My patient told me how well he now felt

Diabetics are treated with injections of insulin to stay the blood sugar level moderately shut to the traditional; the dosage is controlled by determining the sugar content of the blood at fairly frequent intervals. I used to be putting in place the apparatus in my laboratory one afternoon when my patient known as me. He was suffering a frightful attack and had to leave his office. He was coming back to determine me and he would remain till I discovered what was wrong with him, once and for all. It was to be my last chance.
When he arrived, I frankly didn’t grasp where to begin. He was panting and I could see the rapid pulsations of the blood vessels in his neck. He was furious, and I had to do one thing to pacify him, if nothing else. I took him into the laboratory and drew a sample of blood, which I analyzed for sugar. Easy to digest and rich in carbohydrates and the minerals calcium and phosphorus, Forever Bee Honey may be a fast and nutritious energy supply for any occasion! The analysis would take about half an hour—enough time, I hoped, to think about one thing! The conventional fasting blood sugar (that is, in the morning before breakfast) lies between 80 and one hundred twenty milligrams of sugar per one hundred cubic centimeters of blood.
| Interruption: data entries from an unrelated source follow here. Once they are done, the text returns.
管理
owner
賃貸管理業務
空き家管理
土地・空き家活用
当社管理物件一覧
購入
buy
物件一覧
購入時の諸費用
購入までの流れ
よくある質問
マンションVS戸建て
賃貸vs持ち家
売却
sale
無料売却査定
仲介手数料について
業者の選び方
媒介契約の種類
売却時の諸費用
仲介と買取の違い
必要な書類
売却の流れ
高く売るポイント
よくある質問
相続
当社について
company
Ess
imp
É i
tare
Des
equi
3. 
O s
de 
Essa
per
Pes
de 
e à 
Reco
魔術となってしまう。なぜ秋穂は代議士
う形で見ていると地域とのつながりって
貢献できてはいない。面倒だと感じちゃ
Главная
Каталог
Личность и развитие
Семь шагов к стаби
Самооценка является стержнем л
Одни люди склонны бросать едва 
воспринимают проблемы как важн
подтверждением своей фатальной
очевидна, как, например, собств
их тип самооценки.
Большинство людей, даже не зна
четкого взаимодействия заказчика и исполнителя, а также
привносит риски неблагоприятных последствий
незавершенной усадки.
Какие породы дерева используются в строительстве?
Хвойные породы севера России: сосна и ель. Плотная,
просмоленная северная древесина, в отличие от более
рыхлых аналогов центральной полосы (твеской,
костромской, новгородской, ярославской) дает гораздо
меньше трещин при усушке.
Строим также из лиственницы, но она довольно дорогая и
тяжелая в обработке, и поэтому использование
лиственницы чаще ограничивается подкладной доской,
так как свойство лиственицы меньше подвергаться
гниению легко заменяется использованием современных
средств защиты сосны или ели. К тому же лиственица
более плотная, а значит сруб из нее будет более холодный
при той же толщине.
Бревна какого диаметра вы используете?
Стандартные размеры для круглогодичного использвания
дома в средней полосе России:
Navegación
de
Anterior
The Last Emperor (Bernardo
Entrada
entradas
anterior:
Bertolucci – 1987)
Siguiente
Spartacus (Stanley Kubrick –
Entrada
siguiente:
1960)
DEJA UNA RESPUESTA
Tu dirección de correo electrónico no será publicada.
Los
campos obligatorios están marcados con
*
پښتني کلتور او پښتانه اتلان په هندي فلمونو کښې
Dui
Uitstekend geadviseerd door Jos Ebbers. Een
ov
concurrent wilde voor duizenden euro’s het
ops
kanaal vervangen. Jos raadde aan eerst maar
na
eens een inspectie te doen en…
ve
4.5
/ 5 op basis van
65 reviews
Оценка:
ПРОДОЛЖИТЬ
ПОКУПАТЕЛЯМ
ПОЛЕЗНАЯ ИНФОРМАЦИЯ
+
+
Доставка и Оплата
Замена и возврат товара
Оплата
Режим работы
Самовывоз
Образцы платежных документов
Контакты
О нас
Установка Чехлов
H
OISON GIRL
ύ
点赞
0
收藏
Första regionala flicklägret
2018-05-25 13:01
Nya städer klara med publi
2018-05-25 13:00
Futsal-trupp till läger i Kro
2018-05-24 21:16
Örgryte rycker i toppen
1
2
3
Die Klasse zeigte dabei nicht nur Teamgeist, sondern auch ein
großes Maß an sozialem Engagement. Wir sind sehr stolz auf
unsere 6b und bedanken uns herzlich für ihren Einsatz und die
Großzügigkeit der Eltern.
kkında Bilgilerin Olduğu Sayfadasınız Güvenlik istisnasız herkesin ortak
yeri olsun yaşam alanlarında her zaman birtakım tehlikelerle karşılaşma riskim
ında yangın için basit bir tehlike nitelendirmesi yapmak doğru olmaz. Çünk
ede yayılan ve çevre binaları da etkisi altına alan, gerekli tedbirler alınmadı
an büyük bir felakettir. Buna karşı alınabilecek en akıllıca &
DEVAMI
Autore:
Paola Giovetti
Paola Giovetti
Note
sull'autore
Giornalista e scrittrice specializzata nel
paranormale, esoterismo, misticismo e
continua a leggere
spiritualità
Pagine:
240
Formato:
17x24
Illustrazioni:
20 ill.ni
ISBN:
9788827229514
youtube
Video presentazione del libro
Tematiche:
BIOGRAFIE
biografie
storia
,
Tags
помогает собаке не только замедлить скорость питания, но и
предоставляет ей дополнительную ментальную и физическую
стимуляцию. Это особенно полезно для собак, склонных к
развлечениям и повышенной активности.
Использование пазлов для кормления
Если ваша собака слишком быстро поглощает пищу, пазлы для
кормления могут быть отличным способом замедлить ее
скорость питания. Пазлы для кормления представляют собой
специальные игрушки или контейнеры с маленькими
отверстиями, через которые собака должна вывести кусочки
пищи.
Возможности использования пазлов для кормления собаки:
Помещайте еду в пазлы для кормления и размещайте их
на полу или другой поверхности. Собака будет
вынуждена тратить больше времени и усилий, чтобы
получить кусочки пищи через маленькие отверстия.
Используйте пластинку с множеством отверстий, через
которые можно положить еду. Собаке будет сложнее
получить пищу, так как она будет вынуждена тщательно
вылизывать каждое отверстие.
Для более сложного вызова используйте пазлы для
During the day, while food is consumed, it rises to about a hundred and forty mg. per one hundred cc. When I finished the analysis, I used to be shocked to search out that his blood sugar level was only fifty two mg. per one hundred cc! I repeated the determination. It checked. Now finally I knew why he had these attacks. The same symptom often occurred in my diabetics when their blood sugar levels fell an excessive amount of as the result of an overdose of insulin. The condition was known as insulin shock. Whenever a diabetic suffered such an attack we administered sugar. Hurriedly I mixed some glucose with water and lemon juice and gave it to my patient to drink. His palpitation stopped among five minutes. My patient told me how well he now felt. He conjointly connected his experiences with the psychiatrist. This was the period when unbridled Freudianism was in its heyday. Bees build Forever Bee Honey by traveling from flower to flower, removing the wealthy nectar, storing it briefly to combine with their enzymes, and then depositing the honey in their hives. It was fashionable to have a advanced or two. The libido, which was mentioned only in whispers and only in the inner sanctum of the psychiatrist (the term is now freely used even on the radio), was at the bottom of all our troubles.

The patient’s subconscious was explored and his libido exhumed. The young man was gravely informed that he had a advanced—his subconscious had created these attacks thus that he would have an excuse to avoid his wife. My felonious diagnosis—cardiac neurosis—which had been attested to by the cardiologist was now compounded by the psychiatrist.Now I knew all the answers. My patient had a deficiency in blood sugar. Logically there was however one factor to do: feed him sugar. It had stopped the seizure right before my eyes. And usually his attacks occurred in the tiny hours of the night long after his last meal, when his sugar reserves were depleted. Thus I prescribed disks of dextrose.